THE crisis in Rupert Murdoch's news empire deepened last night when Sun journalists began planning legal action against their employer with the help of two things they have previously shunned - the Human Rights Act and the National Union of Journalists.
Several senior journalists have contacted the NUJ - to which they do not belong because News International has its own staff organisation - seeking its help in putting together a case claiming that their parent company has breached their right to freedom of expression by passing information about their sources to the Metropolitan Police.
Five Sun journalists - its deputy editor, chief reporter, chief foreign correspondent, deputy news editor and picture editor (and two Ministry of Defence officials and a Surrey police officer) - were arrested on Saturday by the Met's Operation Elveden into bribery of public officials after receiving information from New Corp's Management and Standards Committee.

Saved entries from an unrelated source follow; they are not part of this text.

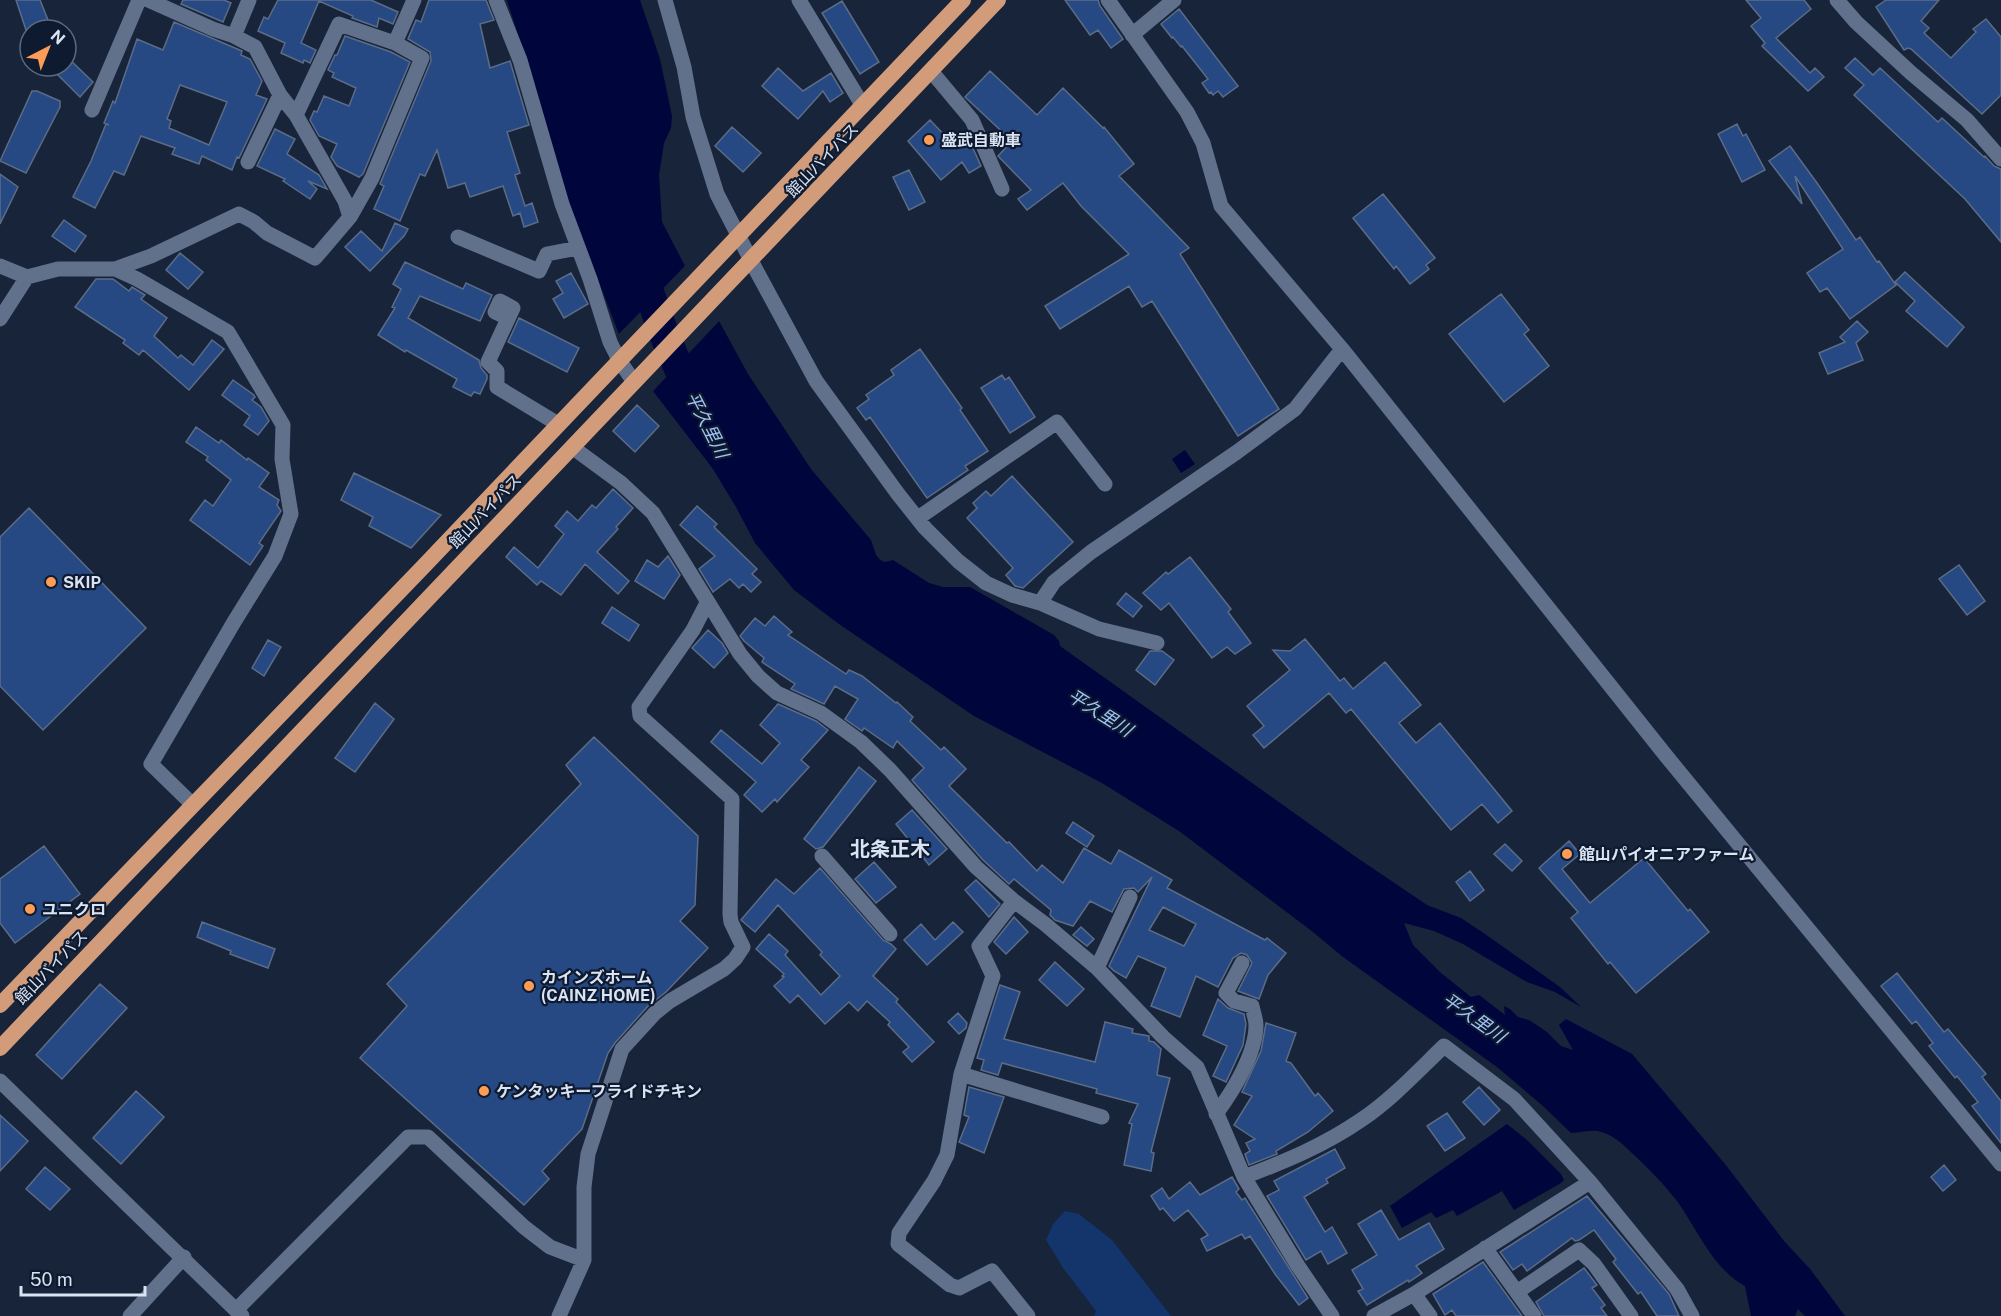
<svg xmlns="http://www.w3.org/2000/svg" width="2001" height="1316" font-family="'Public Sans','Noto Sans JP',sans-serif">
	<style>
		.green { fill: #14346c }
		.water { fill: #00053c }
		.pier { fill: #17243a }
		.lines { fill: none; stroke-linecap: round; stroke-linejoin: round }
		.river { stroke: #00053c; stroke-width: 30 }
		.building { fill: #264983; stroke: #5c6c86; stroke-width: 1.5; fill-rule: evenodd }
		.minor { stroke: #61718b; stroke-width: 15 }
		.tertiary { stroke: #61718b; stroke-width: 15 }
		.trunk { stroke: #d29c7a; stroke-width: 16 }
		.poi-dot { fill: #fd9c57; stroke: #0d1a2f; stroke-width: 2 }
		.labels { text-anchor: middle; stroke-width: 4.5; stroke-linejoin: round; paint-order: stroke }
		.poi-label { font-size: 16px; font-weight: bold; fill: #dae3f2; stroke: #0d1a2f; text-anchor: start }
		.street-label { font-size: 16px; fill: #dae3f2; stroke: #0d1a2f }
		.water-label { font-size: 18px; font-style: italic; fill: #a2c2f6; stroke: #0d1a2f }
		.quarter-label { font-size: 20px; font-weight: bold; fill: #dae3f2; stroke: #0d1a2f }
	</style>
	<rect width="100%" height="100%" fill="#17243a"/>
	<path class="green" d="M1065,1211L1079,1214L1112,1240L1171,1316H1094L1096,1311L1063,1268L1046,1240L1053,1224Z"/>
	<path class="water" d="M507,0H640L660,59L672,116L671,128L664,143L659,175L662,222L685,266L619,334L564,191L545,120Z
		M719,321L748,374L811,469L871,540L876,555L880,560L885,562L893,560L929,583L943,587H970L1054,635L1059,641L1060,646L1353,855L1427,905L1461,918L1485,934L1560,987L1581,1007L1555,992L1527,982L1463,944L1434,931L1404,923L1413,945L1441,973L1471,997L1479,995L1505,1015L1504,1006L1510,1009L1518,1017L1529,1020L1547,1032L1561,1046L1573,1050L1559,1025L1566,1019L1632,1054L1725,1164L1784,1241L1810,1269L1845,1316H1805L1798,1309L1795,1316H1751L1745,1286C1712,1268 1698,1230 1677,1201C1664,1184 1648,1168 1633,1154C1622,1144 1613,1134 1598,1131C1590,1130 1579,1133 1571,1133L1543,1106L1497,1067L1343,957L1313,932L1179,831L1102,783L974,716L839,624L794,590L755,543L736,507L713,469L653,391Z
		M1185,450L1195,464L1181,473L1172,459Z
		M1507,1124L1527,1140L1561,1174L1564,1180L1561,1183L1514,1210L1502,1191L1457,1216L1453,1210L1436,1218L1431,1212L1402,1228L1390,1206Z"/>
	<path class="pier" d="M687,264V268L621,336H617Z
		M719,318L721,319L651,393V389Z"/>
	<g class="lines">
		<path class="river" d="M638,261L664,334L693,401"/>
	</g>
	<path class="building" d="M16,0H40L52,30H26Z
		M183,0H224L231,3L223,22L181,4Z
		M278,0H371L398,12L393,24L379,18L377,27L352,18L353,16L319,1L301,43L316,50L310,63L304,60L303,63L281,53L285,43L258,31L264,17L268,19Z
		M429,0H486L494,20L480,24L490,68L510,61L529,125L507,132L520,173L515,175L525,206L532,203L538,222L524,227L520,213L513,216L503,186L470,197L465,183L448,188L437,150L425,176L420,174L400,221L374,209L384,186L380,184L431,61L430,52L408,39L416,20L421,22Z
		M1065,0H1098L1100,6L1123,39L1111,48L1098,30L1090,35Z
		M1746,0H1804L1811,9L1776,38L1810,73L1815,68L1824,77L1808,91L1762,46L1765,43L1751,26L1761,18Z
		M1886,0H1939L1921,21L1929,28L1924,33L1951,58L1976,32L1973,29L1986,19L2001,37V95L1982,114L1911,49L1908,48L1904,50L1876,7Z
		M842,1L879,62L860,74L822,13Z
		M1179,9L1238,86L1223,97L1218,91L1213,95L1211,92L1209,93L1202,83L1208,79L1182,46L1181,47L1173,37L1172,38L1161,24Z
		M174,22L242,51L241,55L250,59L262,81L256,95L267,99L239,158L237,157L232,170L202,156L199,164L172,154L175,148L141,136L124,175L114,171L95,208L73,197L91,161L106,124L109,125L104,123L113,101L115,103L137,39L163,50ZM180,85L227,102L209,145L169,128L171,121L167,119Z
		M345,36L391,52L410,62L363,174L359,177L337,166L331,157L337,144L319,136L310,120L314,111L317,112L324,96L349,106L356,88L332,77L334,73L328,70L335,55H337Z
		M66,56L93,82L80,97L49,66H66Z
		M1855,58L1873,75L1880,68L1938,122L1942,118L1984,157L1985,156L1994,166L2001,169V242L1965,199L1854,95L1864,85L1845,68Z
		M778,68L803,91L831,73L843,93L830,102L823,91L798,119L762,86Z
		M990,71L1037,115L1063,88L1103,128L1104,127L1134,164L1119,176L1189,248L1180,254L1279,409L1238,436L1152,301L1142,307L1129,286L1060,329L1045,306L1129,254L1081,206L1063,183L1027,210L1018,199L1031,190L998,156L1012,141L965,97Z
		M32,91H37L60,101V107L26,173L0,161Z
		M930,120L951,142L966,133L981,166L969,173L962,162L941,180L908,141Z
		M1737,124L1743,136L1746,134L1765,170L1742,182L1718,134Z
		M732,127L761,153L743,172L715,146Z
		M275,129L295,139L287,154L319,175L327,189L308,181L317,189L310,199L283,181L285,179L257,166Z
		M1790,146L1817,183L1856,240L1860,237L1877,262L1879,261L1896,285L1850,319L1827,288L1820,292L1807,273L1843,249L1795,176L1802,204L1769,161Z
		M909,170L925,202L909,210L893,177Z
		M0,174L18,187L0,224Z
		M1383,194L1435,258L1426,265L1429,269L1410,284L1396,266L1394,269L1353,218Z
		M64,220L86,236L75,252L52,236Z
		M395,223L408,229L404,236L370,271L345,247L361,231L382,251Z
		M180,253L203,272L188,289L166,270Z
		M405,262L463,289L466,283L492,295L480,321L420,296L408,318L479,360L481,368L487,375V379L480,394L474,392L471,396L453,387L457,379L406,350L405,352L378,335L395,308L392,307L401,289L393,284Z
		M1905,272L1964,327L1947,347L1906,311L1915,301L1895,282Z
		M571,273L588,304L564,318L553,299L563,293L556,281Z
		M96,279H113L129,291L132,287L145,295L141,299L167,318L154,336L178,358L181,355L193,365L212,340L224,349L189,390L143,350L139,355L123,343L125,340L75,307Z
		M1501,294L1529,330L1524,334L1549,366L1504,402L1449,334Z
		M519,318L579,348L567,372L508,342Z
		M1857,321L1868,332L1856,343L1863,360L1828,374L1819,353L1845,342L1840,337Z
		M920,349L962,408L960,410L988,451L965,466L968,470L927,498L870,417L866,420L857,408L869,399L866,395L894,375L891,370Z
		M1002,375L1005,380L1009,377L1035,417L1010,433L981,388Z
		M233,380L254,395L255,397L252,400L261,407L269,421L258,435L244,425L250,416L222,395Z
		M637,405L659,426L635,452L613,431Z
		M196,427L219,443L221,440L247,460L248,458L269,473L259,487L279,500L277,505L281,511L259,543L263,546L250,565L190,520L205,500L213,506L231,480L206,460L208,457L186,442Z
		M354,473L441,515L411,548L369,526L373,517L341,500Z
		M1012,476L1073,542L1023,588L1015,586L1006,575L1013,568L967,518L977,508L973,503L986,491L991,496Z
		M613,489L633,508L616,527L618,529L597,552L629,581L618,594L585,564L561,595L541,581L537,585L506,557L514,547L538,568L564,534L555,526L567,511L578,521L592,505L596,508Z
		M697,506L717,524L714,527L757,569L752,574L761,582L751,592L743,584L739,588L730,579L713,592L699,569L715,556L680,525Z
		M29,508L146,628L43,730L0,686V537Z
		M668,556L680,575L664,599L635,581L647,560L658,567Z
		M1190,557L1231,609L1228,612L1251,643L1235,654L1227,647L1212,658L1169,603L1161,610L1143,593L1166,572L1168,574Z
		M1959,565L1985,601L1967,615L1939,579Z
		M1126,593L1142,606L1133,617L1117,604Z
		M612,607L639,625L629,641L602,623Z
		M774,616L792,632L788,635L846,674L849,670L862,676L896,703L897,702L913,717L910,721L941,750L944,747L966,769L949,786L1007,843L1009,842L1037,871L1042,865L1063,883L1084,848L1111,864L1119,850L1172,880L1167,888L1265,940L1267,938L1286,953L1268,975L1259,999L1238,991L1252,963L1247,955L1241,953L1233,958L1218,987L1196,976L1180,1017L1151,1006L1166,968L1138,956L1126,978L1114,971L1109,966L1152,877L1138,892L1134,888L1124,889L1112,912L1090,901L1073,926L1055,920L1050,915L1051,910L1014,879L1009,884L983,860L912,780L924,768L897,741L893,748L864,728L862,731L845,719L858,699L835,686L824,704L791,689L795,684L762,662L764,658L744,641L740,636L755,618L765,626ZM1163,907L1196,924L1184,946L1149,930Z
		M708,630L722,643L728,653L714,668L692,648Z
		M1305,639L1340,681L1344,678L1353,689L1385,662L1421,705L1399,723L1416,743L1440,723L1512,811L1498,823L1482,804L1451,830L1351,709L1346,713L1329,693L1264,748L1253,735L1264,726L1247,706L1290,670L1273,650L1290,651Z
		M268,640L281,647L264,676L252,668Z
		M1150,651H1162L1174,660L1155,685L1136,670Z
		M375,703L394,719L355,772L335,758Z
		M778,704L816,721L828,730L801,760L809,767L777,802L775,799L762,812L744,795L756,782L711,742L721,730L762,764L780,743L760,725Z
		M594,737L698,836L695,905L680,921L708,948L666,992L648,1006L615,1043L608,1053L582,1129L542,1171L549,1179L524,1205L360,1058L407,1006L387,984L581,784L566,765Z
		M859,767L876,781L823,847L816,849L804,839Z
		M912,810L947,849L929,865L896,824Z
		M1073,822L1094,836L1087,847L1066,833Z
		M1569,841L1580,854L1562,869L1590,903L1644,858L1688,911L1690,909L1709,932L1636,993L1610,962L1608,964L1571,918L1578,912L1539,868Z
		M1505,844L1522,861L1512,871L1494,854Z
		M44,846L80,894L15,943L0,923V879Z
		M874,862L896,887L876,903L855,879Z
		M820,868L883,940L891,944L896,949L873,976L898,999L896,1002L934,1042L912,1062L903,1052L909,1047L888,1025L890,1022L867,1001L858,1011L849,1002L825,1024L798,995L790,1003L774,986L784,977L782,976L784,974L756,949L769,934L788,951L785,955L821,995L840,976L820,955L822,952L778,905L755,932L741,920L776,879L794,894Z
		M1470,871L1484,890L1470,901L1456,882Z
		M976,880L1000,904L989,917L965,890Z
		M1014,917L1028,932L1006,954L994,942Z
		M202,922L275,949L268,968L230,954L231,951L197,937Z
		M953,922L963,932L927,965L904,940L921,924L935,940Z
		M1081,927L1094,939L1087,946L1073,935Z
		M1055,962L1084,989L1067,1006L1039,980Z
		M1897,973L1944,1032L1948,1029L1986,1074L1982,1077L2001,1101V1143L1972,1106L1978,1102L1957,1076L1955,1078L1929,1046L1933,1043L1916,1021L1912,1024L1881,986Z
		M100,984L127,1008L62,1079L36,1055Z
		M1000,985L1020,992L1004,1039L1095,1062L1105,1022L1133,1029L1132,1033L1149,1036V1041L1154,1042L1161,1049L1157,1075L1170,1078L1151,1152L1154,1153L1151,1171L1124,1165L1132,1124L1129,1123L1138,1104L1096,1093L1097,1089L1002,1063L998,1075L981,1070L984,1060L977,1058Z
		M1218,999L1228,1008L1244,1014L1246,1024L1243,1045L1226,1082L1213,1076L1227,1046L1203,1035Z
		M958,1013L967,1023L966,1028L959,1034L948,1022Z
		M1266,1023L1296,1033L1286,1061L1291,1063L1315,1096L1318,1093L1333,1111L1308,1132L1276,1151L1277,1154L1249,1165L1245,1154L1250,1151L1246,1143L1255,1139L1234,1125L1252,1096L1242,1092L1261,1051Z
		M969,1087L1004,1097L984,1153L959,1142L969,1117L964,1115Z
		M1479,1087L1500,1110L1484,1125L1463,1102Z
		M136,1091L164,1117L121,1164L93,1138Z
		M1447,1113L1465,1138L1445,1151L1427,1126Z
		M0,1115L28,1141L0,1171Z
		M1335,1149L1345,1168L1326,1179L1328,1183L1304,1197L1325,1232L1332,1227L1347,1253L1328,1264L1321,1251L1306,1260L1267,1196L1279,1190L1274,1181Z
		M1944,1165L1956,1180L1943,1191L1931,1177Z
		M45,1167L70,1189L50,1210L26,1189Z
		M1232,1177L1239,1189L1236,1192L1242,1200L1245,1198L1250,1206L1308,1298L1299,1305L1275,1274L1250,1236L1245,1239L1242,1234L1207,1251L1201,1239L1208,1235L1188,1210L1174,1221L1163,1208L1160,1210L1151,1196L1162,1188L1169,1199L1190,1182L1200,1195Z
		M1587,1196L1669,1294L1679,1316H1657L1641,1292L1638,1294L1613,1262L1616,1259L1594,1230L1579,1240L1575,1241L1572,1238L1527,1271L1522,1264L1513,1270L1500,1252Z
		M1381,1210L1399,1240L1429,1223L1444,1249L1416,1266L1422,1273L1409,1282L1408,1280L1367,1305L1358,1291L1363,1289L1352,1270L1377,1255L1358,1224Z
		M1483,1262L1522,1316H1456L1452,1310L1445,1315L1433,1294Z
		M1584,1268L1597,1285L1592,1288L1605,1305L1601,1308L1607,1316H1544L1536,1302Z"/>
	<g class="lines">
		<path class="minor" d="M148,0L213,29L234,36L255,47L280,95L296,115L345,201L350,217
			M496,0L520,60L562,204L590,279L610,342L619,360L634,382
			M665,0L684,67L693,117L717,194L756,270L816,381L898,494L925,528L958,561L986,583L1012,595L1040,603L1099,629L1157,643
			M799,0L863,106
			M1108,0L1187,112L1203,143L1221,206L1342,349L1667,757L2001,1164
			M1132,35L1174,0
			M234,36L249,0
			M395,43L414,0
			M931,71L972,120L1002,189
			M92,110L139,0
			M248,162L280,95
			M458,237L539,271L547,254L578,248
			M0,266L27,277L58,269H115L151,256L239,214L254,222L267,233L315,258L350,217L372,178L422,58L395,43L339,24L296,115
			M115,269L137,279L228,332L283,425L282,459L291,514L275,556L234,622L151,764L192,804
			M508,318L495,312L500,301L513,308L488,362L497,371V387L558,424
			M0,319L27,277
			M572,447L621,483L653,513L740,654L758,676L777,693L821,713L861,742L890,770L976,867L1014,901L1045,924L1097,968L1163,1037L1197,1067L1244,1177L1298,1266L1332,1316
			M918,518L1057,422L1105,484
			M1040,603L1054,582L1091,552L1237,452L1295,409L1342,349
			M822,856L890,934
			M1014,901L979,946L993,976L961,1074L947,1155L934,1181L899,1233L898,1244L950,1285L959,1288L992,1271L1028,1316
			M1097,968L1130,897
			M961,1074L1102,1117
			M1216,1114C1233,1091 1256,1054 1256,1025C1256,1019 1253,1012 1252,1006L1234,1001L1226,993L1242,963
			M1244,1177C1286,1161 1323,1146 1361,1120C1391,1100 1418,1071 1444,1046L1514,1099L1590,1182L1677,1289L1692,1316
			M1485,1248L1534,1316
			M1517,1292L1579,1250L1594,1264L1631,1316
			M1414,1294L1430,1316
			M236,1310L408,1137H428L524,1227L550,1247L584,1260
			M130,1316L184,1257
			M559,1316L584,1260V1187L588,1154L622,1049L655,1013L670,1001L724,969L735,959L743,947L731,922L730,914L732,799L640,716L639,707L693,630L707,603
			M1374,1316L1414,1294L1590,1182"/>
		<path class="tertiary" d="M1837,0L1856,22L1911,73L1967,120L2001,159
			M0,1081L242,1316"/>
		<path class="trunk" d="M0,1005L422,568L963,0
			M0,1048L998,0"/>
	</g>
	<g class="poi-dot">
		<circle cx="929" cy="140" r="6"/>
		<circle cx="51" cy="582" r="6"/>
		<circle cx="1567" cy="854" r="6"/>
		<circle cx="30" cy="909" r="6"/>
		<circle cx="529" cy="986" r="6"/>
		<circle cx="484" cy="1091" r="6"/>
	</g>
	<g class="labels">
		<g class="poi-label">
			<text x="941" y="146">盛武自動車</text>
			<text x="63" y="588">SKIP</text>
			<text x="1579" y="860">館山パイオニアファーム</text>
			<text x="42" y="915">ユニクロ</text>
			<text x="541" y="983">カインズホーム<tspan x="541" dy="18">(CAINZ HOME)</tspan></text>
			<text x="496" y="1097">ケンタッキーフライドチキン</text>
		</g>
		<g class="street-label">
			<text transform="translate(822 160) rotate(-46)" y="6">館山バイパス</text>
			<text transform="translate(485 511) rotate(-46)" y="6">館山バイパス</text>
			<text transform="translate(51 967) rotate(-46)" y="6">館山バイパス</text>
		</g>
		<g class="water-label">
			<text transform="translate(707 425) rotate(63)" y="6">平久里川</text>
			<text transform="translate(1100 713) rotate(32)" y="6">平久里川</text>
			<text transform="translate(1474 1018) rotate(35)" y="6">平久里川</text>
		</g>
		<g class="quarter-label">
			<text x="890" y="856">北条正木</text>
		</g>
	</g>
	<g transform="translate(48 48) rotate(42)"><circle r="28" fill="#0d1a2f" stroke="#5f6a7d" stroke-width="1.5"/>
	<path d="M0-4.5L10 22L0 15L-10 22Z" fill="#fd9c57"/>
	<text y="-9" font-size="16" font-weight="bold" text-anchor="middle" fill="#dae3f2">N</text>
	</g>
	<path d="M21 1286v9h124v-9" fill="none" stroke="#dae3f2" stroke-width="3"/>
	<text x="30" y="1286" font-size="18" fill="#dae3f2" stroke="#0d1a2f" stroke-width="4.5" paint-order="stroke">50 m</text>
</svg>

The paper's staff have been fuming at what they consider to be a betrayal by their bosses, and yesterday The Times entered the fray by publishing an article by the leading human rights lawyer Geoffrey Robertson suggesting that the MSC and police's behaviour threatens press freedom by blowing the identities of possible whistleblowers.
The QC wrote: "If journalists cannot promise anonymity to sources and keep that solemn promise, there would be a lot less news and what there was would be less reliable. So, on what basis can a journalist's employer, without the journalist's permission (let alone the agreement of the source) squeal on them to the police?"
The NUJ is looking into whether the action breaches Article 10 of the European Convention on Human Rights - which has been heavily criticised by Sun journalists, including one of the arrested men, Fergus Shanahan.
Michelle Stanistreet, general secretary, said: "We have been approached by journalists from the Sun. We are exploring a number of ways to support them, including discussing legal redress."
News International journalists have suggested that the Sun executives and reporters were being questioned about trivial matters such as a £50 pizza bill for two officers.
Sources close to Operation Elveden said: "This is not about expenses, this is an investigation into serious suspected criminality over a sustained period. It involves regular cash payments totalling tens of thousands of pounds a year for several years to public officials, some of whom were effectively on retainers to provide information."
Mr Murdoch, meanwhile, is expected to jet into Britain today or tomorrow to take personal charge of the growing crisis.
News Corp executives in New York are thought to be keen to jettison the troublesome British newspapers.